YOUR INSTRUCTIONS — Should any entry include an image, skip the image and copy the entry exactly.

- - - - -

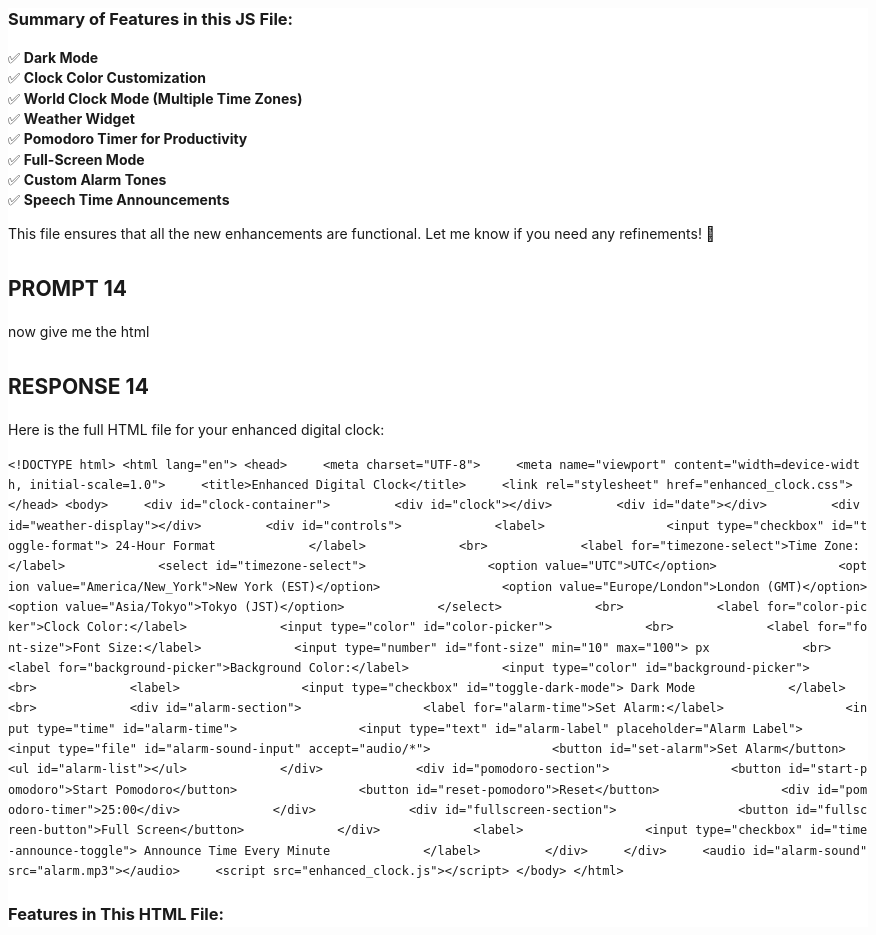 ### Summary of Features in this JS File:

✅ **Dark Mode**  
✅ **Clock Color Customization**  
✅ **World Clock Mode (Multiple Time Zones)**  
✅ **Weather Widget**  
✅ **Pomodoro Timer for Productivity**  
✅ **Full-Screen Mode**  
✅ **Custom Alarm Tones**  
✅ **Speech Time Announcements**

This file ensures that all the new enhancements are functional. Let me know if you need any refinements! 🚀

## PROMPT 14

now give me the html

## RESPONSE 14

Here is the full HTML file for your enhanced digital clock:

`<!DOCTYPE html> <html lang="en"> <head>     <meta charset="UTF-8">     <meta name="viewport" content="width=device-width, initial-scale=1.0">     <title>Enhanced Digital Clock</title>     <link rel="stylesheet" href="enhanced_clock.css"> </head> <body>     <div id="clock-container">         <div id="clock"></div>         <div id="date"></div>         <div id="weather-display"></div>         <div id="controls">             <label>                 <input type="checkbox" id="toggle-format"> 24-Hour Format             </label>             <br>             <label for="timezone-select">Time Zone:</label>             <select id="timezone-select">                 <option value="UTC">UTC</option>                 <option value="America/New_York">New York (EST)</option>                 <option value="Europe/London">London (GMT)</option>                 <option value="Asia/Tokyo">Tokyo (JST)</option>             </select>             <br>             <label for="color-picker">Clock Color:</label>             <input type="color" id="color-picker">             <br>             <label for="font-size">Font Size:</label>             <input type="number" id="font-size" min="10" max="100"> px             <br>             <label for="background-picker">Background Color:</label>             <input type="color" id="background-picker">             <br>             <label>                 <input type="checkbox" id="toggle-dark-mode"> Dark Mode             </label>             <br>             <div id="alarm-section">                 <label for="alarm-time">Set Alarm:</label>                 <input type="time" id="alarm-time">                 <input type="text" id="alarm-label" placeholder="Alarm Label">                 <input type="file" id="alarm-sound-input" accept="audio/*">                 <button id="set-alarm">Set Alarm</button>                 <ul id="alarm-list"></ul>             </div>             <div id="pomodoro-section">                 <button id="start-pomodoro">Start Pomodoro</button>                 <button id="reset-pomodoro">Reset</button>                 <div id="pomodoro-timer">25:00</div>             </div>             <div id="fullscreen-section">                 <button id="fullscreen-button">Full Screen</button>             </div>             <label>                 <input type="checkbox" id="time-announce-toggle"> Announce Time Every Minute             </label>         </div>     </div>     <audio id="alarm-sound" src="alarm.mp3"></audio>     <script src="enhanced_clock.js"></script> </body> </html>`

### Features in This HTML File:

- - - - -

ANSWER TO THIS TASK —
 ### Summary of Features in this JS File:

✅ **Dark Mode**  
✅ **Clock Color Customization**  
✅ **World Clock Mode (Multiple Time Zones)**  
✅ **Weather Widget**  
✅ **Pomodoro Timer for Productivity**  
✅ **Full-Screen Mode**  
✅ **Custom Alarm Tones**  
✅ **Speech Time Announcements**

This file ensures that all the new enhancements are functional. Let me know if you need any refinements! 🚀

## PROMPT 14

now give me the html

## RESPONSE 14

Here is the full HTML file for your enhanced digital clock:

`<!DOCTYPE html> <html lang="en"> <head>     <meta charset="UTF-8">     <meta name="viewport" content="width=device-width, initial-scale=1.0">     <title>Enhanced Digital Clock</title>     <link rel="stylesheet" href="enhanced_clock.css"> </head> <body>     <div id="clock-container">         <div id="clock"></div>         <div id="date"></div>         <div id="weather-display"></div>         <div id="controls">             <label>                 <input type="checkbox" id="toggle-format"> 24-Hour Format             </label>             <br>             <label for="timezone-select">Time Zone:</label>             <select id="timezone-select">                 <option value="UTC">UTC</option>                 <option value="America/New_York">New York (EST)</option>                 <option value="Europe/London">London (GMT)</option>                 <option value="Asia/Tokyo">Tokyo (JST)</option>             </select>             <br>             <label for="color-picker">Clock Color:</label>             <input type="color" id="color-picker">             <br>             <label for="font-size">Font Size:</label>             <input type="number" id="font-size" min="10" max="100"> px             <br>             <label for="background-picker">Background Color:</label>             <input type="color" id="background-picker">             <br>             <label>                 <input type="checkbox" id="toggle-dark-mode"> Dark Mode             </label>             <br>             <div id="alarm-section">                 <label for="alarm-time">Set Alarm:</label>                 <input type="time" id="alarm-time">                 <input type="text" id="alarm-label" placeholder="Alarm Label">                 <input type="file" id="alarm-sound-input" accept="audio/*">                 <button id="set-alarm">Set Alarm</button>                 <ul id="alarm-list"></ul>             </div>             <div id="pomodoro-section">                 <button id="start-pomodoro">Start Pomodoro</button>                 <button id="reset-pomodoro">Reset</button>                 <div id="pomodoro-timer">25:00</div>             </div>             <div id="fullscreen-section">                 <button id="fullscreen-button">Full Screen</button>             </div>             <label>                 <input type="checkbox" id="time-announce-toggle"> Announce Time Every Minute             </label>         </div>     </div>     <audio id="alarm-sound" src="alarm.mp3"></audio>     <script src="enhanced_clock.js"></script> </body> </html>`

### Features in This HTML File:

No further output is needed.